In general, direct contributions are taken out first, followed by conversions, followed by earnings. (For the exact rules, including more details on withdrawal ordering of conversions I'd recommend researching Roth IRA withdrawal ordering. Note that the rules for accounts like Roth 401k are different.)

Direct contributions are not subject to tax or penalty when withdrawn, so if one can always withdraw their total direct contributions without tax or penalty from a Roth IRA, while leaving earnings in the account. Withdrawing taxable portions of conversions or earnings may result in tax and/or a 10% penalty, depending on ones circumstances.

You're both correct but talking about different situations.

The original post is saying that some people may discover they've contributed too much to their IRA after doing the tax calculations (say, if they just contribute the max $6k now).

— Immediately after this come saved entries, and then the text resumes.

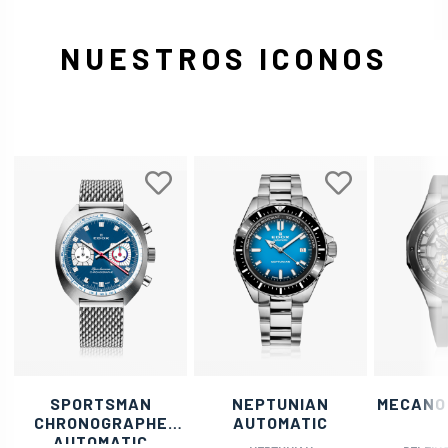
NUESTROS ICONOS
SPORTSMAN
NEPTUNIAN
MECANO
CHRONOGRAPHE
AUTOMATIC
AUTOMATIC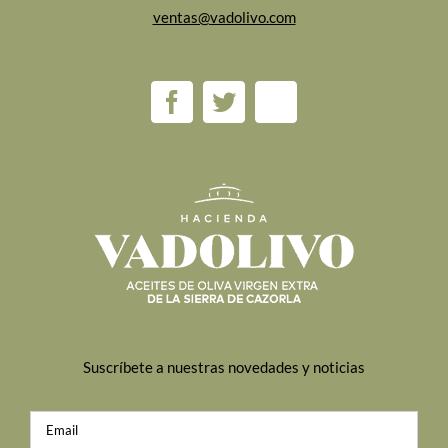
ventas@vadolivo.com
Suscríbete a nuestras novedades y noticias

If this happens, you're subject to a 6% penalty unless you withdraw the excess along with "net attributable" earnings. These earnings are subject to the 10% early withdrawal penalty in addition to the normal income tax, and are calculated as a prorated portion of the entire IRA growth.

My point wasn't about withdrawal ordering. I'm not saying you can't withdraw the direct contributions first without penalty.

I'm saying, the law doesn't care that you left the part you over contributed uninvested, and that it was some other money in the account that grew.

I'm saying, to avoid penalty, you have to withdraw (direct contributions first) equal to [excess * (current value/value at date of excess contribution)].

This amount could be higher or lower than what you contributed, depending on how the existing Roth IRA investments in the account changed in value between the time of excess contribution and the withdrawal.

Doesn’t your last sentence contradict the rest of your post? You get taxed any time you withdraw something from a Roth, since you invested it pre-tax.
No, a Roth IRA is funded with post-tax money. A traditional IRA is funded with pre-tax money.

Once you reach the correct age, money coming out of a Roth IRA is not taxed. Money coming out of a traditional IRA is taxed.

As GP noted, contributions to a Roth IRA may be withdrawn at any time without penalty or taxes. The gains from those contributions follow different rules however.

E.g. Suppose you put in $1000 to a new Roth IRA account with no other contributions. Suppose the account is worth $1500 today. You may withdraw the $1000 you put in with no penalties or taxes leaving $500 in the account.

> if the account value increases.

Kind of a big if for any retirement account right now unfortunately. But yeah, you would only pay a 10% early distribution penalty on any gains.

If it is in cash, as grandparent post described, it will not have meaningful gains. "De minimis."